Assignment
In the records below, find the line that contains "hfov_deg: 92.9", then write out that line and each one after it exactly, up to and including the last.
┄┄┄┄┄┄┄┄┄┄
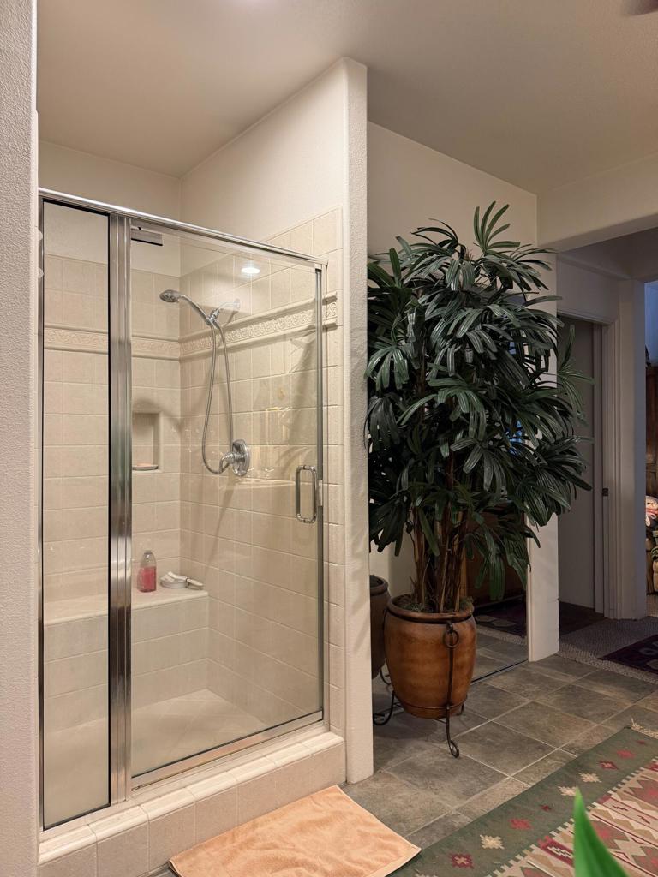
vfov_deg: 71.6
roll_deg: +0.6
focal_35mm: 24
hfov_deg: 56.8
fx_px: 608
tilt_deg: -0.8
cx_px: 329
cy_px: 438
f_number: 1.78
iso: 320
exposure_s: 1/60
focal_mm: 6.76
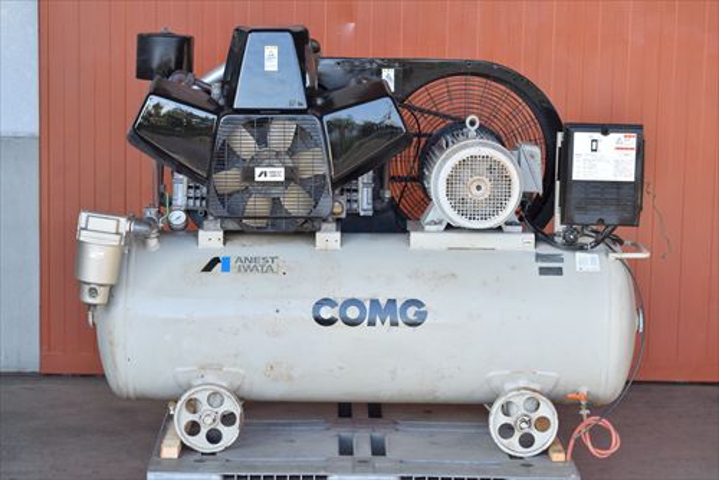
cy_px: 240
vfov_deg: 13.4
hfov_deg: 20.0
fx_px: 2038
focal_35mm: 102
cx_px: 360
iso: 1250
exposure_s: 1/500
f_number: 6.3
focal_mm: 68
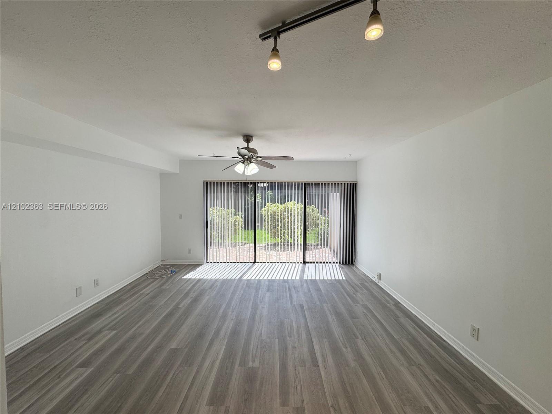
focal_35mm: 14
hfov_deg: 102.1
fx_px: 223
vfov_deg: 85.7
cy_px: 207
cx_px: 276
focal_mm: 2.22
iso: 40
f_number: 2.2
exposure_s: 1/201
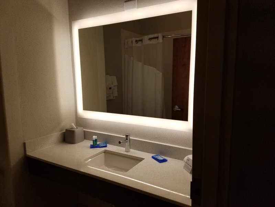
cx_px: 138
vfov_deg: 53.1
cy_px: 104
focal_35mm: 26
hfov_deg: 67.3
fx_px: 207
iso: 50
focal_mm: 4.2
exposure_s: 1/307
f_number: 1.7
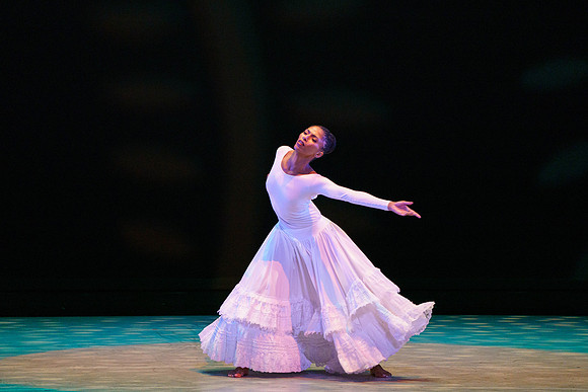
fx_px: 6482
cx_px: 278
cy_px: 193
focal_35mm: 397
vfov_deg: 3.5
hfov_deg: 5.2
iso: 5000
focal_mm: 376
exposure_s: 1/400
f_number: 6.3
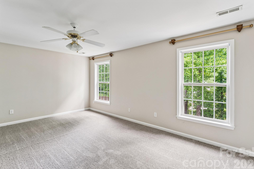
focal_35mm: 17
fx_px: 121
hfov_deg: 92.9
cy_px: 84
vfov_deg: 70.1
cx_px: 127
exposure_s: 1/4
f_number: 13
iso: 400
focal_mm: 16.1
┄┄┄┄┄┄┄┄┄┄
Exercise output
hfov_deg: 92.9
cy_px: 84
vfov_deg: 70.1
cx_px: 127
exposure_s: 1/4
f_number: 13
iso: 400
focal_mm: 16.1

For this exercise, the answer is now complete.